● **WHAT YOU NEED TO DO**
Report all lines in the records that hold the string "Coral".

● **RECORDS TO USE**

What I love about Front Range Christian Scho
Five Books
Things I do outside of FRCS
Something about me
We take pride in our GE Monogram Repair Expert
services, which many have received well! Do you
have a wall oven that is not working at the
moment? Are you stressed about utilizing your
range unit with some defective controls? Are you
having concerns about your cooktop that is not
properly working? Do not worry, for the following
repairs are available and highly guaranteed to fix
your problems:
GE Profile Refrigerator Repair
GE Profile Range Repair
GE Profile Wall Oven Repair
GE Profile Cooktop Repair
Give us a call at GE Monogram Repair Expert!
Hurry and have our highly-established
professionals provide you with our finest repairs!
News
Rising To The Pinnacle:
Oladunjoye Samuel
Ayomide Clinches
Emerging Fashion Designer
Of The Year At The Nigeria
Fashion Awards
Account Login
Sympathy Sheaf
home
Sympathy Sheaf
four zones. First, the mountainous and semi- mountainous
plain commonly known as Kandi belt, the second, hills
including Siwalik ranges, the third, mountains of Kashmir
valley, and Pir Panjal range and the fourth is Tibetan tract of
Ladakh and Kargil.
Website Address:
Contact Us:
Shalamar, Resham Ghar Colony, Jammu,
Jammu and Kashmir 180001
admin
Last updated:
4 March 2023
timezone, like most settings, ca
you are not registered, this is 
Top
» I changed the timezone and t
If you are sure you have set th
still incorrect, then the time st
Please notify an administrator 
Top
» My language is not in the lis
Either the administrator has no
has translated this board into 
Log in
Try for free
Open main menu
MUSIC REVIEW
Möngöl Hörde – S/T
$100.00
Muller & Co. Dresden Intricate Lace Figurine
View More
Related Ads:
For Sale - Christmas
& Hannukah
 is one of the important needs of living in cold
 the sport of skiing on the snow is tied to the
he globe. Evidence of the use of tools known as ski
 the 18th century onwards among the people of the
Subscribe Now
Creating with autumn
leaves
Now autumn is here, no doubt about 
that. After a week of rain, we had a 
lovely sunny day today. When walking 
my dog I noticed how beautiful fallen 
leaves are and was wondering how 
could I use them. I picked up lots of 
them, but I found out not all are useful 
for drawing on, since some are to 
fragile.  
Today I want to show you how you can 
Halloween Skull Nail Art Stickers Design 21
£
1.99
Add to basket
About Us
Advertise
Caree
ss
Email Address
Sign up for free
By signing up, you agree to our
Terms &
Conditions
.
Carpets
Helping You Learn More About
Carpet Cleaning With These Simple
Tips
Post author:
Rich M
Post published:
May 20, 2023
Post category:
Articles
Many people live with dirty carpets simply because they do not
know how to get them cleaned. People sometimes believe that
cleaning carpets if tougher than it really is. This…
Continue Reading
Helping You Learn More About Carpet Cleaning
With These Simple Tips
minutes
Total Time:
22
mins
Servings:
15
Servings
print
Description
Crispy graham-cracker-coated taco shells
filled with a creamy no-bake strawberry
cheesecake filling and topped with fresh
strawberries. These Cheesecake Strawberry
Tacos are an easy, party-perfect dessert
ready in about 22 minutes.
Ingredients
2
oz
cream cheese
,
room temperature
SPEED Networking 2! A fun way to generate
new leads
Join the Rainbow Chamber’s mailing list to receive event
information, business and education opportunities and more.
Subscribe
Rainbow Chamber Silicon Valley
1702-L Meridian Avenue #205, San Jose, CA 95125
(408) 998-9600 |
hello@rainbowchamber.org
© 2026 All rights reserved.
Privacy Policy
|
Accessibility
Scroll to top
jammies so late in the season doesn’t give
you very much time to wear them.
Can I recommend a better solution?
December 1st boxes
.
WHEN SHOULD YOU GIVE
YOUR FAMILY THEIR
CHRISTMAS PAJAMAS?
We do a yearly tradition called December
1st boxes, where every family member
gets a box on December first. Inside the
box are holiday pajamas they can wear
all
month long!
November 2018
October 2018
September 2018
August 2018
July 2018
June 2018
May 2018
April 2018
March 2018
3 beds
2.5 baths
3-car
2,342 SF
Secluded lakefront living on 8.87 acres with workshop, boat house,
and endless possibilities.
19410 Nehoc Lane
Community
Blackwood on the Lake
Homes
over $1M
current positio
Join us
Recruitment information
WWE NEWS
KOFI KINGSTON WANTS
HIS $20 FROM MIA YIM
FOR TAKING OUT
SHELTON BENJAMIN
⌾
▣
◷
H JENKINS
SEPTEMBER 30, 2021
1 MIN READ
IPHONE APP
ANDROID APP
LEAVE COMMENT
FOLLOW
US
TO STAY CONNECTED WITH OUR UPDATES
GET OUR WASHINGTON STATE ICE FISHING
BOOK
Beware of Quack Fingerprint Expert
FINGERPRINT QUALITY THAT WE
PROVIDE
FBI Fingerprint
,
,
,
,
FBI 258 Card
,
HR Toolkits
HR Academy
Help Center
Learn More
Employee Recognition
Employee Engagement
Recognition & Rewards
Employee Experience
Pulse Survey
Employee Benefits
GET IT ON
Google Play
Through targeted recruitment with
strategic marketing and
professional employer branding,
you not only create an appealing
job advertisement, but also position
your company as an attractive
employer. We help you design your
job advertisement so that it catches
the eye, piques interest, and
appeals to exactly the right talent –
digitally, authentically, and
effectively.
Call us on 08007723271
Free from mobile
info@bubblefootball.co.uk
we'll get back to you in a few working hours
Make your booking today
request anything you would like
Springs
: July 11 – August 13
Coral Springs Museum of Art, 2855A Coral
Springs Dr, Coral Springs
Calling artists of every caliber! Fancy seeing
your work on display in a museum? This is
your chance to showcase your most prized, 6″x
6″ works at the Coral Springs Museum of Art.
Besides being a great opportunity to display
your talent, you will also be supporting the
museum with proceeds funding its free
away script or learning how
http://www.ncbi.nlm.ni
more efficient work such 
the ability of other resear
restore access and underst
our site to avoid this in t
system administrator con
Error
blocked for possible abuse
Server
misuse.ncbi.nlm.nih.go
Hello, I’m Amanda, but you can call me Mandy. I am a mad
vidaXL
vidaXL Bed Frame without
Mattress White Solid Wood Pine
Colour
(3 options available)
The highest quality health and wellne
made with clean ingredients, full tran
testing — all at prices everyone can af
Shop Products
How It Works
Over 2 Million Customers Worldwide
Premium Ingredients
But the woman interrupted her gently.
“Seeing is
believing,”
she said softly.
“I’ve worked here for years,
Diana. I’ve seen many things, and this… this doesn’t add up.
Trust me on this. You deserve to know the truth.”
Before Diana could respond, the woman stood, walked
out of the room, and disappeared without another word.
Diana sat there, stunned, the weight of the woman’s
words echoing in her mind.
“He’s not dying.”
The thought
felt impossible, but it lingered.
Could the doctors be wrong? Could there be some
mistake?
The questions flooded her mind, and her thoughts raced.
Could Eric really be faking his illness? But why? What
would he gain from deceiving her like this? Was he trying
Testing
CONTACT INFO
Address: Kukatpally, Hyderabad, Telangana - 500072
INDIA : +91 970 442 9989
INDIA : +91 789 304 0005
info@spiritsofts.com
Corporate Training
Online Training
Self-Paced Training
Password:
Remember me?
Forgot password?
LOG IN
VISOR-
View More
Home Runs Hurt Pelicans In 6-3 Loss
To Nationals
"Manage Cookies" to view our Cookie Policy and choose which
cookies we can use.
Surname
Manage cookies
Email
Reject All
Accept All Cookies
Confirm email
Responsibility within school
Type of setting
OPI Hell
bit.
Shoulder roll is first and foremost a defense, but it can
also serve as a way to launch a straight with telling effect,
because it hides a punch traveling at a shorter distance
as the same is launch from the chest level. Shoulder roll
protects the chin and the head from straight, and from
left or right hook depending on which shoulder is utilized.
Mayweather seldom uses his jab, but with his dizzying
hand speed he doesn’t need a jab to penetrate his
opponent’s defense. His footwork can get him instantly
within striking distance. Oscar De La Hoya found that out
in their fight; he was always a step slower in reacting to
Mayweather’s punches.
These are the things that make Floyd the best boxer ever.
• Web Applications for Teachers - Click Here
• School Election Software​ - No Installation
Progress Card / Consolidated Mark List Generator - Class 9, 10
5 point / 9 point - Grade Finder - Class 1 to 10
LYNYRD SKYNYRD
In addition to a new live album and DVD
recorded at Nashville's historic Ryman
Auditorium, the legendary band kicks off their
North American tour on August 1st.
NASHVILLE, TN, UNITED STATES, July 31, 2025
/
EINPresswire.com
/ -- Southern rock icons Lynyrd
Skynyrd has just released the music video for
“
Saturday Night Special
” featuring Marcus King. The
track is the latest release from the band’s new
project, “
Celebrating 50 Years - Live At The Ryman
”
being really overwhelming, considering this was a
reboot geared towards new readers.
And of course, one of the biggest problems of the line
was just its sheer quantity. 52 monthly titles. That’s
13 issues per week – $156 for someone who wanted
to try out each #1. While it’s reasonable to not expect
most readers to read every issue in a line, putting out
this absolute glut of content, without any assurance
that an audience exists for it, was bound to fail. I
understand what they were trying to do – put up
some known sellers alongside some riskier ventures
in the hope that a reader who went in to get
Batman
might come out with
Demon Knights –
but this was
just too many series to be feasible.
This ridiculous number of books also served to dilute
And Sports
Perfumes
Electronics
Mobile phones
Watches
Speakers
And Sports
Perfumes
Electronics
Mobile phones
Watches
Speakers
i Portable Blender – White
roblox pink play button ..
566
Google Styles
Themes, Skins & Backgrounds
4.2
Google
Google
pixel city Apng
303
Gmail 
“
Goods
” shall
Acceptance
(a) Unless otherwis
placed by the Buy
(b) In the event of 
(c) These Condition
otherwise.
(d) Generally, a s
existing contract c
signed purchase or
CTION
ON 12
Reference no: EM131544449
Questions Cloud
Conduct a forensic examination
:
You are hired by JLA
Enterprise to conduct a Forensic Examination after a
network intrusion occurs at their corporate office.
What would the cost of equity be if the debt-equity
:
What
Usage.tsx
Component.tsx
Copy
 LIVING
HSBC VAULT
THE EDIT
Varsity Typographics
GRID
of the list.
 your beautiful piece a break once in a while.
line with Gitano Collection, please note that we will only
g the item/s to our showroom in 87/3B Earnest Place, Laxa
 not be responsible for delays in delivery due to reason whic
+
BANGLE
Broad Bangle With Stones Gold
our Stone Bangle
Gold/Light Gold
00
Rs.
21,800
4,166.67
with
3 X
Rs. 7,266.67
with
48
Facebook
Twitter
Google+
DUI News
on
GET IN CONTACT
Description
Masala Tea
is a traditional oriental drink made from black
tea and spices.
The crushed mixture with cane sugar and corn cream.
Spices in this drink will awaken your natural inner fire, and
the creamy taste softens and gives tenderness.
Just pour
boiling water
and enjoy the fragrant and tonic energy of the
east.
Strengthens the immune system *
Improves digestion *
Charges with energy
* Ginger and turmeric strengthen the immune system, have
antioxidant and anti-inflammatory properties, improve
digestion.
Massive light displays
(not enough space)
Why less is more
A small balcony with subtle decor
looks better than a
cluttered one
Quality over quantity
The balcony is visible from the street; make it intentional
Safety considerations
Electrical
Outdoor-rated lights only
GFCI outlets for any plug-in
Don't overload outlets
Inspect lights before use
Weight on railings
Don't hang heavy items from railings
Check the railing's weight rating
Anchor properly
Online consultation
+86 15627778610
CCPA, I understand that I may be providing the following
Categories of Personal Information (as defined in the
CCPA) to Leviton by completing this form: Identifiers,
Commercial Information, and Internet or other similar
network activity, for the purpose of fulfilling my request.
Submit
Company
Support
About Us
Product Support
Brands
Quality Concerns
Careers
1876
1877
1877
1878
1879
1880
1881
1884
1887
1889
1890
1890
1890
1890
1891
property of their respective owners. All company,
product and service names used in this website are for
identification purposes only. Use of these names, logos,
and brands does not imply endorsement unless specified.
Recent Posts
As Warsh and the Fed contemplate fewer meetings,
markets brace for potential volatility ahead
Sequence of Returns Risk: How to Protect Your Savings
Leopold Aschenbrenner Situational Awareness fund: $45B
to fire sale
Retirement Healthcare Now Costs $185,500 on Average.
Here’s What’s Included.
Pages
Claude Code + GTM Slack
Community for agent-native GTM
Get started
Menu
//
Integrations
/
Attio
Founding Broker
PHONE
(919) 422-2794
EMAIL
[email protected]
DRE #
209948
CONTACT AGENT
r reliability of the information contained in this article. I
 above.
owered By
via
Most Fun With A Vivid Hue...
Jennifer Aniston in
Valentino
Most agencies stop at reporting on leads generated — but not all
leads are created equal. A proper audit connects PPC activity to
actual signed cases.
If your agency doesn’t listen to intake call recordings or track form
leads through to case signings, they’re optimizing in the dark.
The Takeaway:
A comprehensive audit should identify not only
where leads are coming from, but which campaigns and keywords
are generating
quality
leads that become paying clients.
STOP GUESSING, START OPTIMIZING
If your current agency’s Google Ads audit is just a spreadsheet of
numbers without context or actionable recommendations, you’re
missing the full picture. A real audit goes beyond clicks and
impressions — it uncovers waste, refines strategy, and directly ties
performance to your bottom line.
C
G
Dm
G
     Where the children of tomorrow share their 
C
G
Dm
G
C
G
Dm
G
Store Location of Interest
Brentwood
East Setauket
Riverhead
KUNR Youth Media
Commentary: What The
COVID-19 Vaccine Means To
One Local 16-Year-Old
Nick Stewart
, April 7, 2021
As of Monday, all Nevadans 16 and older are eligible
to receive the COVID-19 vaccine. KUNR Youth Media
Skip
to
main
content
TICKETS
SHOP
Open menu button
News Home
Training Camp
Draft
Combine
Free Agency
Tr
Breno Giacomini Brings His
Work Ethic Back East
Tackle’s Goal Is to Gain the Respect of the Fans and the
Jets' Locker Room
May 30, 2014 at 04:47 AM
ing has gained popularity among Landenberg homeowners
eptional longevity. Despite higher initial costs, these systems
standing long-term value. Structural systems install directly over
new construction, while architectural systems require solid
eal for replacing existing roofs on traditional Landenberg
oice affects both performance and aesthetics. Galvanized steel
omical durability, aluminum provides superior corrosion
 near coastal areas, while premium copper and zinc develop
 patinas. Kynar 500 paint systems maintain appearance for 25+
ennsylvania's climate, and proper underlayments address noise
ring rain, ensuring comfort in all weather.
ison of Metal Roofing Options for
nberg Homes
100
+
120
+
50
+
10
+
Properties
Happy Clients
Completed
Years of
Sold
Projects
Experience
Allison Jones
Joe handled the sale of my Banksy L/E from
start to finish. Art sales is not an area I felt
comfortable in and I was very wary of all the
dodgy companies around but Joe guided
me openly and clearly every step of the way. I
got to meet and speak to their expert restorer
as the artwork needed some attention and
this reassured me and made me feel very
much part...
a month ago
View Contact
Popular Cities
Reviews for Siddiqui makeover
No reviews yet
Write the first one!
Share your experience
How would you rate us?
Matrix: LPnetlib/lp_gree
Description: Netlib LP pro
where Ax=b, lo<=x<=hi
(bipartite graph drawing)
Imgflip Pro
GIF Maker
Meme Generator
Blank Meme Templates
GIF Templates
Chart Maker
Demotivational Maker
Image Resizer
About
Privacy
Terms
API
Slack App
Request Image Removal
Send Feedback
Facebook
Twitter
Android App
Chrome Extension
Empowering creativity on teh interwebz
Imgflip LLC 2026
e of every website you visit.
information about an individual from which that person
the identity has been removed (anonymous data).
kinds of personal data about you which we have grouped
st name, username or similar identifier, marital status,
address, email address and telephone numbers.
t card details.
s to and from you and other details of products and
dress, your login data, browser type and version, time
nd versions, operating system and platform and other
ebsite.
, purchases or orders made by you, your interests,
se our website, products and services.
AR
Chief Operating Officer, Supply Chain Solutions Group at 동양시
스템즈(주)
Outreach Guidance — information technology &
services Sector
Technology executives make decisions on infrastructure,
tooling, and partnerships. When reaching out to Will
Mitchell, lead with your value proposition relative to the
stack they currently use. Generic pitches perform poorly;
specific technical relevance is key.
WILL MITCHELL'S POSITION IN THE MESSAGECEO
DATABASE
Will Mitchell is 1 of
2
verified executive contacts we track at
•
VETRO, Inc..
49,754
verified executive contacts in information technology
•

● **SOLUTION TO THIS PROBLEM**
Coral Springs Museum of Art, 2855A Coral
Springs Dr, Coral Springs
6″ works at the Coral Springs Museum of Art.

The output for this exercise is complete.